Data section —
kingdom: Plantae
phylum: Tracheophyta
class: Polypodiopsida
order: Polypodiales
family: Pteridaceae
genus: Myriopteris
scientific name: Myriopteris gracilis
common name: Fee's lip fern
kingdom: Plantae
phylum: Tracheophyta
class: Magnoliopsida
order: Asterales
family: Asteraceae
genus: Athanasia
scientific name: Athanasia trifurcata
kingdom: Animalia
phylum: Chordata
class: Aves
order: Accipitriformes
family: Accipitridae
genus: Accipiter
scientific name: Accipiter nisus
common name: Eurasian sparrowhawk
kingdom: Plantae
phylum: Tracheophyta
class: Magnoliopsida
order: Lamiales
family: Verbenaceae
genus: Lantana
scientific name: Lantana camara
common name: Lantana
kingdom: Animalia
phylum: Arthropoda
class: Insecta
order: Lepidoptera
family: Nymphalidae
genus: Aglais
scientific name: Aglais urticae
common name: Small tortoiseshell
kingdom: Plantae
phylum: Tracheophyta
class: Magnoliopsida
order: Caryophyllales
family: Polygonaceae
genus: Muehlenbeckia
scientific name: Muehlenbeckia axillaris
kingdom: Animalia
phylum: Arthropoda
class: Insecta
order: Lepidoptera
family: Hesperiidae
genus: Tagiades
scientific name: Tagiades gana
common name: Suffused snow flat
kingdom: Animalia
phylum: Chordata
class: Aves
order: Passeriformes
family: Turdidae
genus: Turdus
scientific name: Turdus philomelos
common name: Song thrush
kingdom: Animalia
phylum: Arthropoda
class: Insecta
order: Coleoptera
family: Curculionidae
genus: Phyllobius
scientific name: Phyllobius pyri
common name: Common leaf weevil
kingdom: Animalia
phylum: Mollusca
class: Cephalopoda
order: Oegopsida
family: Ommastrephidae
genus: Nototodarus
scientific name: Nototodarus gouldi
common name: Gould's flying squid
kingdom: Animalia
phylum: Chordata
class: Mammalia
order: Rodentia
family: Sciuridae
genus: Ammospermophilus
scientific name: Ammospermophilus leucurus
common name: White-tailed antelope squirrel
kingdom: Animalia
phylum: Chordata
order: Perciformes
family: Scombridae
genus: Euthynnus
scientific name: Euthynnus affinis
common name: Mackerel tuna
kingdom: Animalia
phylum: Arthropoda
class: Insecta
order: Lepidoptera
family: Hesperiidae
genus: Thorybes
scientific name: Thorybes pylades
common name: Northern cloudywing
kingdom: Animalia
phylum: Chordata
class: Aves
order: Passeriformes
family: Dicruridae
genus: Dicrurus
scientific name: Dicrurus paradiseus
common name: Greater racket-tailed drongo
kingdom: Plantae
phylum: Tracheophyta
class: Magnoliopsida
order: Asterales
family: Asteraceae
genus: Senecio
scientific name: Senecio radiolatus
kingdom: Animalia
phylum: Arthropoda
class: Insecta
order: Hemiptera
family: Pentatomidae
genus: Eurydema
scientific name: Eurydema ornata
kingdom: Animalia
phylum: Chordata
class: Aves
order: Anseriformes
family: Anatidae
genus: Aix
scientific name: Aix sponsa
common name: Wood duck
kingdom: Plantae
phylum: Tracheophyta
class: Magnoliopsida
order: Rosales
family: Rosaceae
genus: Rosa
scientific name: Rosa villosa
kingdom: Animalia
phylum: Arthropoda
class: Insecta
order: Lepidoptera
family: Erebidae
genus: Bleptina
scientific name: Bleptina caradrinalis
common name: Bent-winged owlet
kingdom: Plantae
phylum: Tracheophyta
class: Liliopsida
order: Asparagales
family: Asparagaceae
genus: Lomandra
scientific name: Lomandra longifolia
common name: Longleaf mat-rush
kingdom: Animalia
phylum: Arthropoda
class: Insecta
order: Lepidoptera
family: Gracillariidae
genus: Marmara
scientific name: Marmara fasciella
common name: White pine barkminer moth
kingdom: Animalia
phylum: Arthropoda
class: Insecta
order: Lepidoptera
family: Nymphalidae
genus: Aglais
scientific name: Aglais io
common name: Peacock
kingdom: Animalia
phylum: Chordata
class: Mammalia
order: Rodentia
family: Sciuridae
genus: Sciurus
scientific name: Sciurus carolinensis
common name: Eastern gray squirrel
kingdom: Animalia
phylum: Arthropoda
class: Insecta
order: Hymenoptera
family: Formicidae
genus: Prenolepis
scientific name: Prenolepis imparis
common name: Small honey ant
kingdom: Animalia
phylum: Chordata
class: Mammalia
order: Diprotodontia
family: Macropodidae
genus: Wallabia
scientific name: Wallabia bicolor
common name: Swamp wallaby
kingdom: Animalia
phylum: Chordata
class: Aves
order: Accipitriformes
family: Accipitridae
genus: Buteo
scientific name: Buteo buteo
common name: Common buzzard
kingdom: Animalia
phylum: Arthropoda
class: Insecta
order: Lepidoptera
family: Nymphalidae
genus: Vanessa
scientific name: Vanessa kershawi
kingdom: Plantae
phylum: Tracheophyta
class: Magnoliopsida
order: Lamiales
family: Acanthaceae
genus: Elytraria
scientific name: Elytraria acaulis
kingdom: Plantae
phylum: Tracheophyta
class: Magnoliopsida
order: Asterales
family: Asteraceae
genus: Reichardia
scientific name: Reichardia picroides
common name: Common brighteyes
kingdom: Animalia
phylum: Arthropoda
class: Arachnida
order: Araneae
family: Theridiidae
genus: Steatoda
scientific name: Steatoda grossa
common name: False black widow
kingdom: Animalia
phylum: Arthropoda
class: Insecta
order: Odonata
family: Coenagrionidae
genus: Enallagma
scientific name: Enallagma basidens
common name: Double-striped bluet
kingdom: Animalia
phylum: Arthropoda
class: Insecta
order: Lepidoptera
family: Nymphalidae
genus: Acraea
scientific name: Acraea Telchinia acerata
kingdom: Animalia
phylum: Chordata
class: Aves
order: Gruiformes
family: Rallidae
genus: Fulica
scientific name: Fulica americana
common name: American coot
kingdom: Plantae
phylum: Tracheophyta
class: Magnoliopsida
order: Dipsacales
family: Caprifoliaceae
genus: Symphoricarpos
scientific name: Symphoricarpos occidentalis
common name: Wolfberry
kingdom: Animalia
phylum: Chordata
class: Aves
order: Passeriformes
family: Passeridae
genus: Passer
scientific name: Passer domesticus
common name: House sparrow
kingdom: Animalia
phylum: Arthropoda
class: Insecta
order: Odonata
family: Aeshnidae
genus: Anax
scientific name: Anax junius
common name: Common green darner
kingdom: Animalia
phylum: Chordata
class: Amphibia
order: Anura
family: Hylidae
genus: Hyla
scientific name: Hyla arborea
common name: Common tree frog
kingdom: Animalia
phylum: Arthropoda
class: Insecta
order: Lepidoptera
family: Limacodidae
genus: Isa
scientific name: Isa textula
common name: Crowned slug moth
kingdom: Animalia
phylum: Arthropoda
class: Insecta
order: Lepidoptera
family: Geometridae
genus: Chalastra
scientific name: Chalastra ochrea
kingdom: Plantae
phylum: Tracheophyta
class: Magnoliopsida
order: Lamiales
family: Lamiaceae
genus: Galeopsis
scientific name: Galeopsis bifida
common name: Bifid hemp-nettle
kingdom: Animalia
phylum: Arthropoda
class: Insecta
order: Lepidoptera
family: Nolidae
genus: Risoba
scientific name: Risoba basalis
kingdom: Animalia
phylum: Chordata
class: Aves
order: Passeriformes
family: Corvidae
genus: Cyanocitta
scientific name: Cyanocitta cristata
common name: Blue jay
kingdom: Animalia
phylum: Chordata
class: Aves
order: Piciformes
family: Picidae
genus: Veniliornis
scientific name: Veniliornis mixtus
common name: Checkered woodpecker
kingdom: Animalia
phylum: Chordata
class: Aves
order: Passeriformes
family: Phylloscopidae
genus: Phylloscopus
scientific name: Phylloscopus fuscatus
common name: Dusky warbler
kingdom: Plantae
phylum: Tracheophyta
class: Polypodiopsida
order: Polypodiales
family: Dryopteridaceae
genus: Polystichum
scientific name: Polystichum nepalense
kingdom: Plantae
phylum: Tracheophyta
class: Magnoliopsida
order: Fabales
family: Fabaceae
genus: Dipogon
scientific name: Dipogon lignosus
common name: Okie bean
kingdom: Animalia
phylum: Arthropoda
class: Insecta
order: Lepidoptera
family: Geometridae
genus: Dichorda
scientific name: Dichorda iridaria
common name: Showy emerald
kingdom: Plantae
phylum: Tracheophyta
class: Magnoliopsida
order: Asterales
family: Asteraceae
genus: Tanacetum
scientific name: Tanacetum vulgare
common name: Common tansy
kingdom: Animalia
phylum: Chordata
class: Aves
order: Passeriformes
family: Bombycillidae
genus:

Directive — Put every line of the material above, from its first line down to and including the line containing "order: Caryophyllales", into a Markdown table with the columns Row and Line. Number each row and omit any blank lines.

Task response —
| Row | Line |
|---|---|
| 1 | kingdom: Plantae |
| 2 | phylum: Tracheophyta |
| 3 | class: Polypodiopsida |
| 4 | order: Polypodiales |
| 5 | family: Pteridaceae |
| 6 | genus: Myriopteris |
| 7 | scientific name: Myriopteris gracilis |
| 8 | common name: Fee's lip fern |
| 9 | kingdom: Plantae |
| 10 | phylum: Tracheophyta |
| 11 | class: Magnoliopsida |
| 12 | order: Asterales |
| 13 | family: Asteraceae |
| 14 | genus: Athanasia |
| 15 | scientific name: Athanasia trifurcata |
| 16 | kingdom: Animalia |
| 17 | phylum: Chordata |
| 18 | class: Aves |
| 19 | order: Accipitriformes |
| 20 | family: Accipitridae |
| 21 | genus: Accipiter |
| 22 | scientific name: Accipiter nisus |
| 23 | common name: Eurasian sparrowhawk |
| 24 | kingdom: Plantae |
| 25 | phylum: Tracheophyta |
| 26 | class: Magnoliopsida |
| 27 | order: Lamiales |
| 28 | family: Verbenaceae |
| 29 | genus: Lantana |
| 30 | scientific name: Lantana camara |
| 31 | common name: Lantana |
| 32 | kingdom: Animalia |
| 33 | phylum: Arthropoda |
| 34 | class: Insecta |
| 35 | order: Lepidoptera |
| 36 | family: Nymphalidae |
| 37 | genus: Aglais |
| 38 | scientific name: Aglais urticae |
| 39 | common name: Small tortoiseshell |
| 40 | kingdom: Plantae |
| 41 | phylum: Tracheophyta |
| 42 | class: Magnoliopsida |
| 43 | order: Caryophyllales |